A shorter working week would to help combat high levels of work-related stress and be good for the economy. While the UK government's new flexible working plan is a welcome move in the right direction, it will still be too easy for employers to block requests.
John Ashton, the President of the UK Faculty of Public Health recently said, "When you look at the way we lead our lives, the stress people are under, the pressure on time and sickness absence, mental health is clearly a major issue. We should be moving towards a four-day week because you've got a proportion of people who are working too hard and a proportion that haven't got jobs. The lunch-hour has gone; people just have a sandwich at their desk and carry on working. So we need a four-day week so that people can enjoy their lives, have more time with their families, and maybe reduce high blood pressure because people might start exercising on that extra day. It would mean that people might smile more and be happier and improve general health."
Britons work some of the longest hours in Europe, which surveys have linked to stress, sleep problems, reduced productivity and the taking of sick leave.
The TUC supports the idea of a four day week while recognising that it wouldn't work for everyone. Frances O'Grady said, "But there's also a growing problem with excessive working hours, with millions of employees under real pressure as they attempt to balance work with their everyday lives. And despite this week's change in the law it's still too easy for employers to block flexible working requests, however nicely a worker asks."
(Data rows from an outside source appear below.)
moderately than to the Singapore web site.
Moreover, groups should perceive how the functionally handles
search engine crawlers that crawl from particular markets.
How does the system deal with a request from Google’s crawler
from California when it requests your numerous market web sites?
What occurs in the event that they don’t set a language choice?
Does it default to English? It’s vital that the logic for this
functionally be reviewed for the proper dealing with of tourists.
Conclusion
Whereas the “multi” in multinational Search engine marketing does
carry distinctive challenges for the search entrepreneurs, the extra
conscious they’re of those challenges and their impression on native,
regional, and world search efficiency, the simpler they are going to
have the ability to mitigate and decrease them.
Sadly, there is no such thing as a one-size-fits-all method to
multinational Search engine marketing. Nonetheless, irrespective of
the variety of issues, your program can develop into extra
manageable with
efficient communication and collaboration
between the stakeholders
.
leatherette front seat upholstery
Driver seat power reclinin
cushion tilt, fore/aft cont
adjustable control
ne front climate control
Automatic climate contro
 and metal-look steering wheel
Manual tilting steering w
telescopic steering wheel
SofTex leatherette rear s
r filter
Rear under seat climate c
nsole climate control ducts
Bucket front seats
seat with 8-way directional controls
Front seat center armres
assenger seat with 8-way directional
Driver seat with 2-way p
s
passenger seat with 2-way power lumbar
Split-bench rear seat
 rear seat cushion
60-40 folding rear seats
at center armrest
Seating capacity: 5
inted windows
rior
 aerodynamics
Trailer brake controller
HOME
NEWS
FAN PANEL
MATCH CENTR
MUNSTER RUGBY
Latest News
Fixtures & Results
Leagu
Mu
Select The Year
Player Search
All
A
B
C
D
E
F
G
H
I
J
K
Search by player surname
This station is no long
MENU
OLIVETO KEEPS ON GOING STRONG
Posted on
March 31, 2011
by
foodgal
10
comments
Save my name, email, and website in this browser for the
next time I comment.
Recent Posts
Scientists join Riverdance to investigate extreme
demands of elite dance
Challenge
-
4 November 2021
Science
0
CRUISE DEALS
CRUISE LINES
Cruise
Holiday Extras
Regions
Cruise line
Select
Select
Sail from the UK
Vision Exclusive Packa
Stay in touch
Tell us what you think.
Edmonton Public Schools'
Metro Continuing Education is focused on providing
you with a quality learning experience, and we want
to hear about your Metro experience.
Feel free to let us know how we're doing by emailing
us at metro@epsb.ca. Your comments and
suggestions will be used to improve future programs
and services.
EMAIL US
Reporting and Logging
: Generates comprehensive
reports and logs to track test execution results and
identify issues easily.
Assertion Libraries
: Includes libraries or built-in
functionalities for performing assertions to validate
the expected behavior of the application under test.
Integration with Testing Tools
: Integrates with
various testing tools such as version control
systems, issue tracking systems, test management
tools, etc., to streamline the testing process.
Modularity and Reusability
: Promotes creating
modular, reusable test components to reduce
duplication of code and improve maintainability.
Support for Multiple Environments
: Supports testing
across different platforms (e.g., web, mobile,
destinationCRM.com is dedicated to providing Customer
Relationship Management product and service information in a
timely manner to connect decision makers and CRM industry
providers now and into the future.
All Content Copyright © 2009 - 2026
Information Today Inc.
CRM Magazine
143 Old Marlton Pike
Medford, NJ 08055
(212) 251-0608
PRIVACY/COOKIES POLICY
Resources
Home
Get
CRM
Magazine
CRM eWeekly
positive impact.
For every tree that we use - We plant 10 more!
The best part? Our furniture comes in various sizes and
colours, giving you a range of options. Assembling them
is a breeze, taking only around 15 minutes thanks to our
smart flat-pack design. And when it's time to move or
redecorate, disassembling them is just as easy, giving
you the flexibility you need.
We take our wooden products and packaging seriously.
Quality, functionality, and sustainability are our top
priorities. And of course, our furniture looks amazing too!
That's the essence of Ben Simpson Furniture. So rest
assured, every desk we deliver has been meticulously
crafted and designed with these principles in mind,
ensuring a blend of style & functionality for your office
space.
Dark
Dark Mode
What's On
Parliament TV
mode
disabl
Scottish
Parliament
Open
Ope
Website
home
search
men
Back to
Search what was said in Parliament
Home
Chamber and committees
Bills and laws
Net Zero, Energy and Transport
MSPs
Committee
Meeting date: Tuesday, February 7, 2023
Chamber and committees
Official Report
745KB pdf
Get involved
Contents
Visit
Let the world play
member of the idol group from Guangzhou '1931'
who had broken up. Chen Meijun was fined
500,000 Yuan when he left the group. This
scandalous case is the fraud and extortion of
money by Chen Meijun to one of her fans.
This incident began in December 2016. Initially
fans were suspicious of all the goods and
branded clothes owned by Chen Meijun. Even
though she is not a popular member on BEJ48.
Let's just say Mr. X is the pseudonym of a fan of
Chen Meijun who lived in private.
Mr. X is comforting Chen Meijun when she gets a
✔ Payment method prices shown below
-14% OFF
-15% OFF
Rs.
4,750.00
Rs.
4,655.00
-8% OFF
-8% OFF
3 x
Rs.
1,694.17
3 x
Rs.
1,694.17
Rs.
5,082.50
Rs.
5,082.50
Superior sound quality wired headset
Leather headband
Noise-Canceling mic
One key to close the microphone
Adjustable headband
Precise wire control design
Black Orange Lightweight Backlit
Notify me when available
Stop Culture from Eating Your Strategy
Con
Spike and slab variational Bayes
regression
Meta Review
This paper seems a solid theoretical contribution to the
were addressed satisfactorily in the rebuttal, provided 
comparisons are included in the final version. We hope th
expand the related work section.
The New Economics Foundation (NEF) has argued the case for a shorter working week since 2010, with their report '21 Hours', and most recently in their book, 'Time on Our Side'. NEF also argues that the benefits extend to the economy and the environment. Many countries with shorter average hours have stronger economies. Workers on shorter hours tend to be more productive hour for hour, and a shorter standard week opens up more opportunities for the jobless to move into employment. They also have a smaller carbon footprint.
Gothenburg in Sweden has announced a one-year experiment with a six-hour day for some of its employees, to see how their performance compares with others on an eight-hour day. In Utah, USA, state employees were given a three-day weekend and most staff felt their morale was higher and their productivity just as good. Even corporate Google allows its staff to use up to one day a week of their paid time to pursue their own interests, recognising that long working hours can severely dampen creativity.
In many jobs, work doesn't stop when the worker leaves the office. France has introduced rules to protect people working in the digital and consultancy sectors from work email outside office hours. The deal signed between employers federations and unions says that employees will have to switch off work phones and avoid looking at work email, while firms cannot pressure staff to check messages. The move follows similar restrictions on out-of-hours email imposed by German firms including Volkswagen, BMW, Puma and the German Labour Ministry.
NEF and the TUC rightly argue that a shorter working week must be done in ways that narrow rather than widen inequalities. A move towards shorter working hours must therefore go hand-in-hand with an assault on low pay. No-one should have to work long, unsocial hours, just to feed and house their families.
In the UK union claims for a shorter working week have gone out of fashion in recent years. Maybe we should look again at working time?